» RECORDS TO PROCESS
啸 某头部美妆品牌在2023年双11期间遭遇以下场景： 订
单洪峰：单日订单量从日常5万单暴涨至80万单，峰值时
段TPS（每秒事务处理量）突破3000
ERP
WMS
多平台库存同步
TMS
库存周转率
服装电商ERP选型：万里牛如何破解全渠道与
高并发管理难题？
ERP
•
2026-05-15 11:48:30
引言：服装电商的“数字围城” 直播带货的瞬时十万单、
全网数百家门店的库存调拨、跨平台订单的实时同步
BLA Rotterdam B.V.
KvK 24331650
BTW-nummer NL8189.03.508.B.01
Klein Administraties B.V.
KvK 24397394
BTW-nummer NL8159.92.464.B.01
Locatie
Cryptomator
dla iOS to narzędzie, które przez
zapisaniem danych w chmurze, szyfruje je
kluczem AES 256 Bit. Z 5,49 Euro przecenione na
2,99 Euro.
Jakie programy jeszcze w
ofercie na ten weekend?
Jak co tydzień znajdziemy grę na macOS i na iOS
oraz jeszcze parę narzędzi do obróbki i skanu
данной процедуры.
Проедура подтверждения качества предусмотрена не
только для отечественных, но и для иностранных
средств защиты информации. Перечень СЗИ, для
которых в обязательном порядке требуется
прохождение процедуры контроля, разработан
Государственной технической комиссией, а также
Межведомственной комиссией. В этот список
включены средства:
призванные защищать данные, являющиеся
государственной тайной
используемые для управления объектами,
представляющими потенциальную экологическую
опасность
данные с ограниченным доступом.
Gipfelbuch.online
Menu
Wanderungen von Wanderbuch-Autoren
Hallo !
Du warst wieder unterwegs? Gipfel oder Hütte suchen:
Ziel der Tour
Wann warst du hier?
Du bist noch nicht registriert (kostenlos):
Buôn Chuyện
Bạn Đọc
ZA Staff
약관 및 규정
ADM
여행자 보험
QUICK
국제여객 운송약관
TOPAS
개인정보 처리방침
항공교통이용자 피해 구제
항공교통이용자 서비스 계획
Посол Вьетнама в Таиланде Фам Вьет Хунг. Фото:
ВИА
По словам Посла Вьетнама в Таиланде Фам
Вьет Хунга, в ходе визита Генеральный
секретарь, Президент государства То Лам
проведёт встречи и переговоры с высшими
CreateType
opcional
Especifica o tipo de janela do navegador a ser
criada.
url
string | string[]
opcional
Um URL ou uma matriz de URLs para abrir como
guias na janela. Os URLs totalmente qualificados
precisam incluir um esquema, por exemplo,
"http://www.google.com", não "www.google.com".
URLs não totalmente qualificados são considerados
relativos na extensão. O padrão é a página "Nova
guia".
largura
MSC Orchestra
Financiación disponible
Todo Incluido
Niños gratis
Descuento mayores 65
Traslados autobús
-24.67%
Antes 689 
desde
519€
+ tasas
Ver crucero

» EXERCISE REQUIREMENTS
If a line in the records has the word "комиссией", copy that line.

» SOLUTION BELOW
Государственной технической комиссией, а также
Межведомственной комиссией. В этот список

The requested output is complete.